I was more interested in a Yellowtail and a Chevron, both fairly infrequent records for me.  It was only later when I started going through the photos of all the species that I wasn’t able to identify on sight, that I realized I had caught something special.  Of course, when I rushed back down to the shed it was gone (hopefully not down the gullet of my opportunistic resident Robin).

Despite it being a quite unique looking micro moth, it didn’t leap off the page when I was going through the Sterling field guide but posting a photo on the MI Facebook page quickly had me pointed in the right direction (thanks everyone), Epiblema foenella.  As usual, when I went back to the field guide I was left wondering how I missed it first time around.  There isn’t really anything else it could have been.

The map in Sterling confirms its presence in north Wales including Anglesey and also the Isle of Man, so it really was only a matter of time before it turned up on our shores.  The larval food plant is listed as Mugwort Artemisia vulgaris which is certainly common along the east coast.

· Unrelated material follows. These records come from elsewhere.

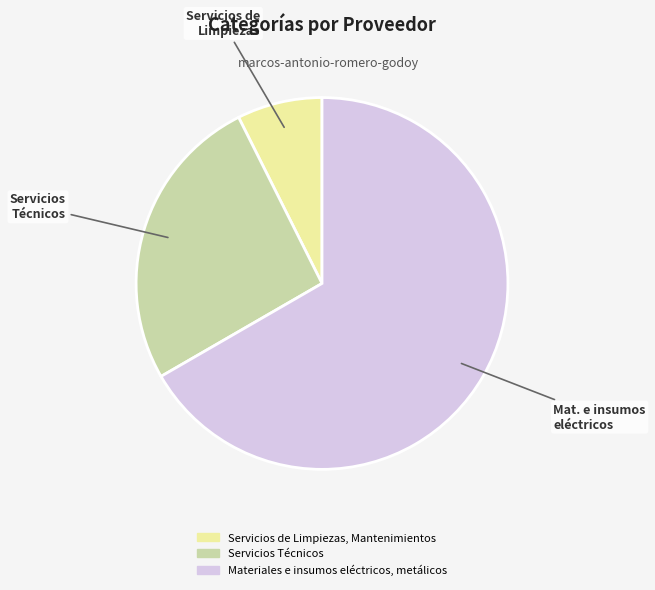

The Servicios de Limpiezas, Mantenimientos slice represents 7% of the pie. True or false?

True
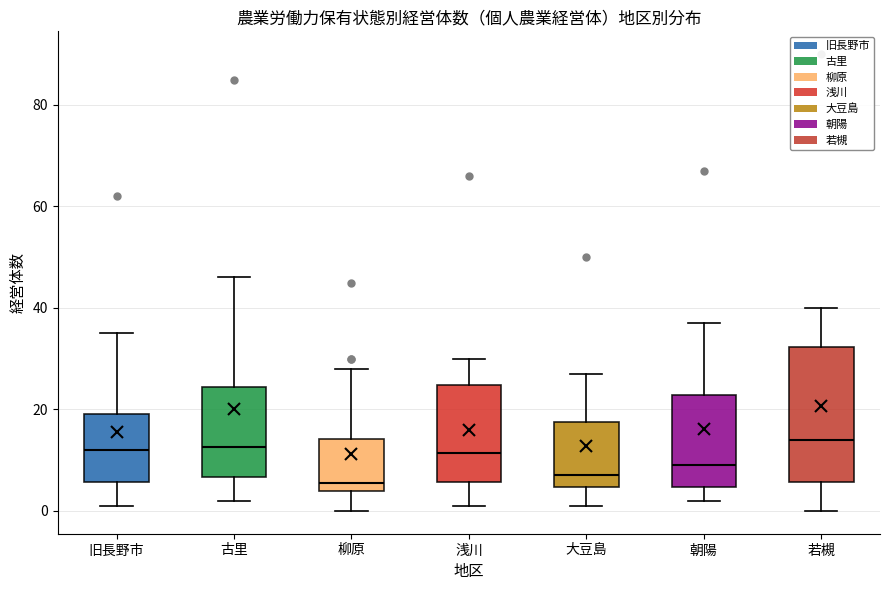

Where does the median line of the box for 大豆島 sit on the y-axis? The values are not printed on the chart, so give them approximately, as read against the axis.

8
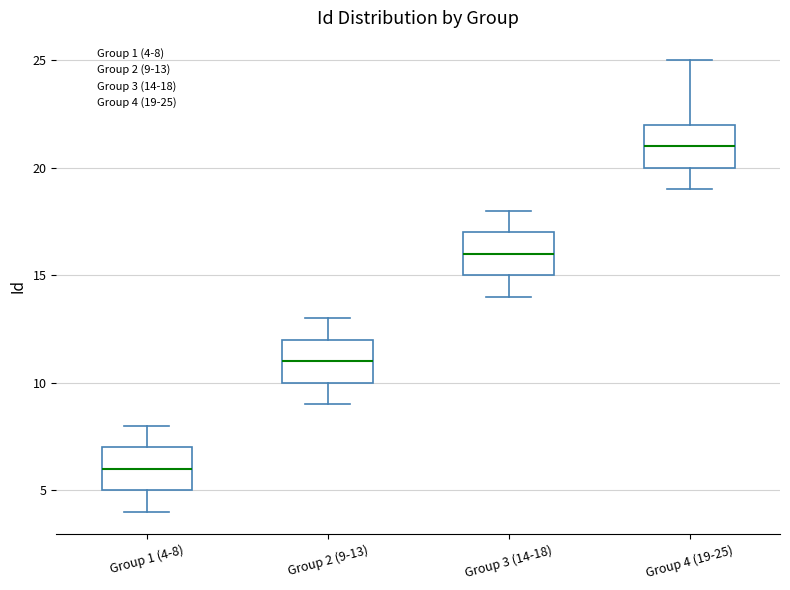

Reading left to right, transcribe this box plot: for each box, give where its median line is, the range the box spans, and where its two whiskers end, as read against the y-axis. The values are not printed on the chart, so give them approximately, as read against the axis.

Group 1 (4-8): median 6, box 5 to 7, whiskers 4 to 8
Group 2 (9-13): median 11, box 10 to 12, whiskers 9 to 13
Group 3 (14-18): median 16, box 15 to 17, whiskers 14 to 18
Group 4 (19-25): median 21, box 20 to 22, whiskers 19 to 25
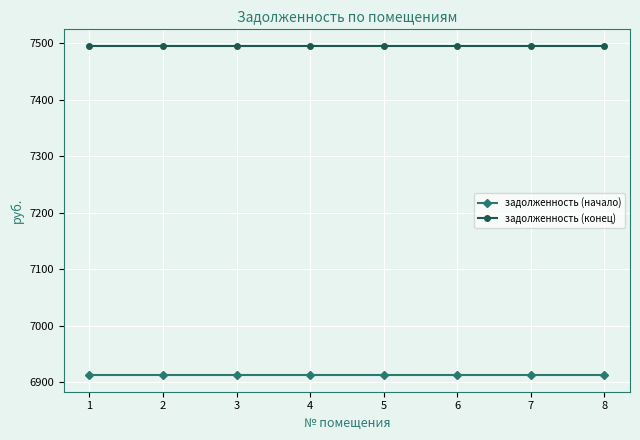

What is the spread (max minus min) of values at 5?

583.2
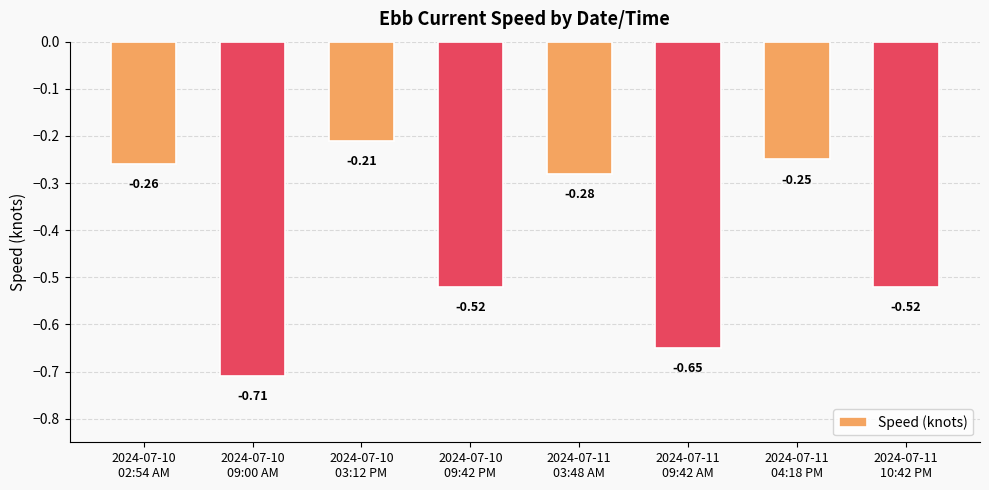

True or false: the data shows -0.1 at 2024-07-10
03:12 PM.

False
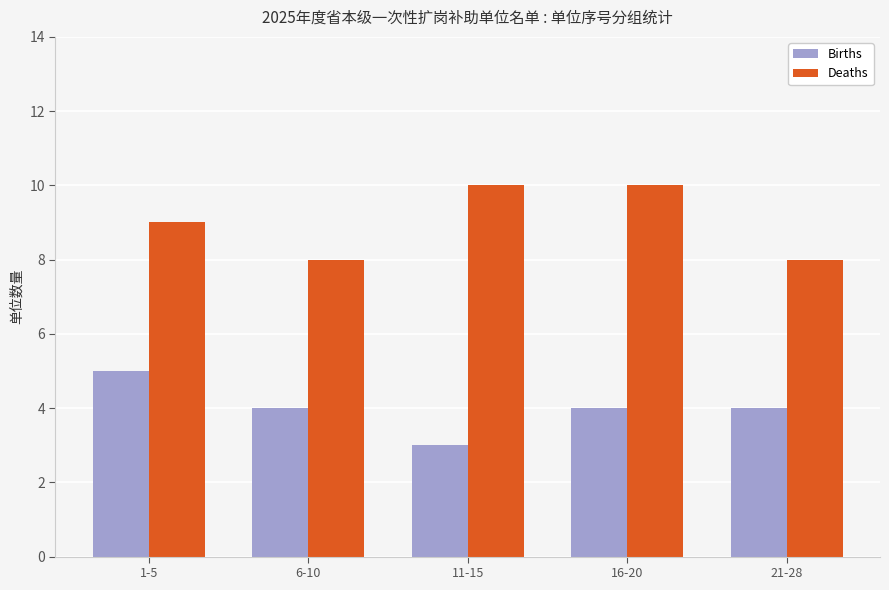

What are all the series names shown in the legend?

Births, Deaths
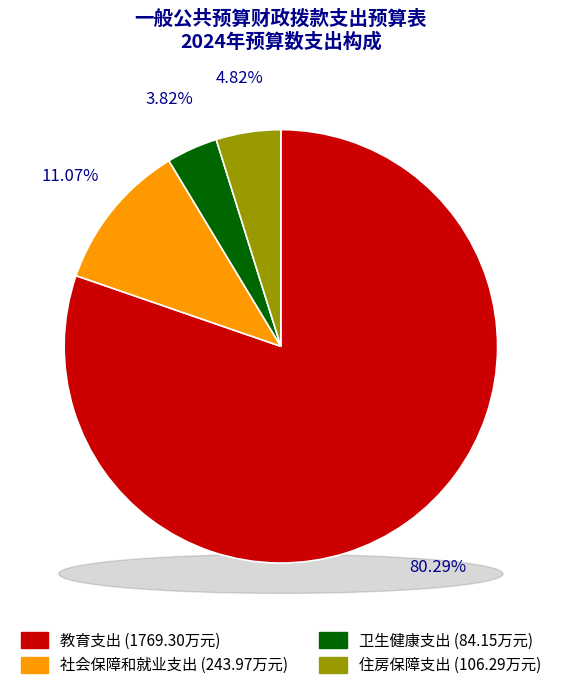

What is the change in value from 社会保障和就业支出 to 卫生健康支出?

-159.8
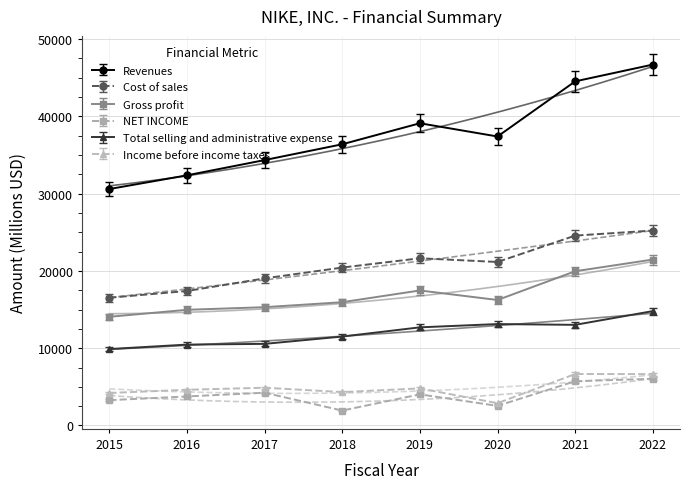

What is the total value across all series at 2019?

99622.0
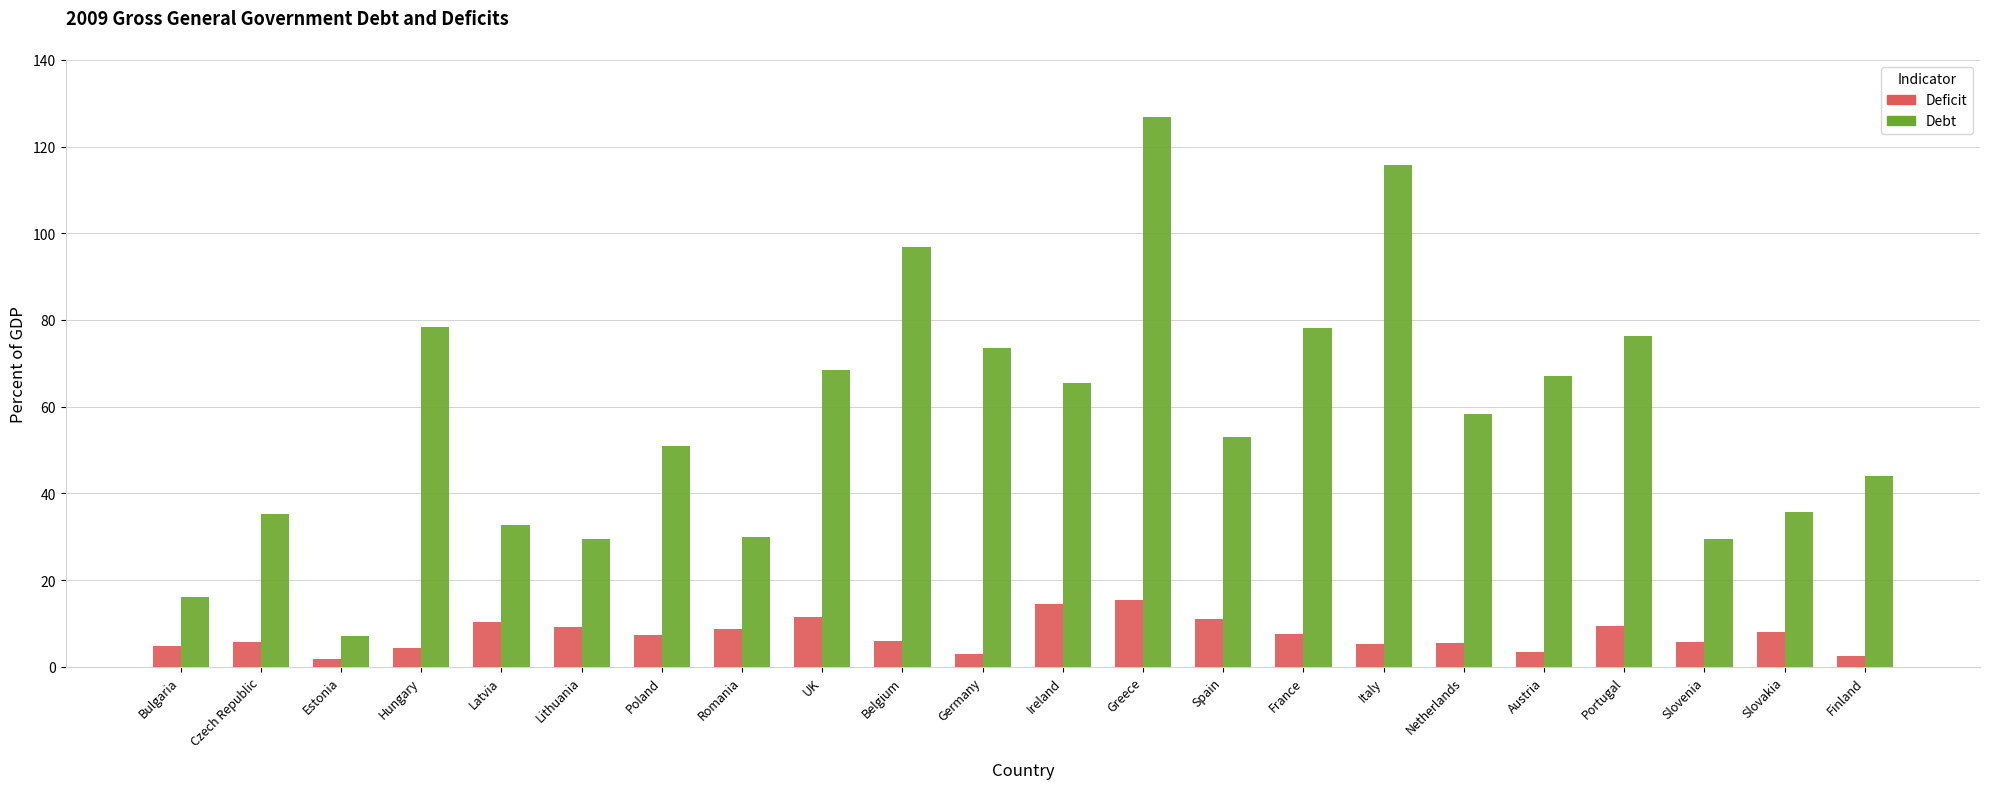

At Finland, list the series in order from smallest to largest.

Deficit, Debt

2021 has been a somewhat unusual year for mothing in my garden.  As well as the Epiblema foenella record, I had shared a joint first Irish record of Euzophera pinguis with Gareth O’Donnell just a fortnight earlier.  I had also recorded quite a few ‘firsts’ for my garden, both macro and micro moths.  After running a trap on the same site for so many years it was very unusual and very exciting to add so many new species to the site list in a single season.  Adding two to the national species list is an added bonus.  All this excitement is tempered somewhat when I look at the number of species that have completely disappeared from my garden since I started recording or others whose numbers continue to decline with each passing year.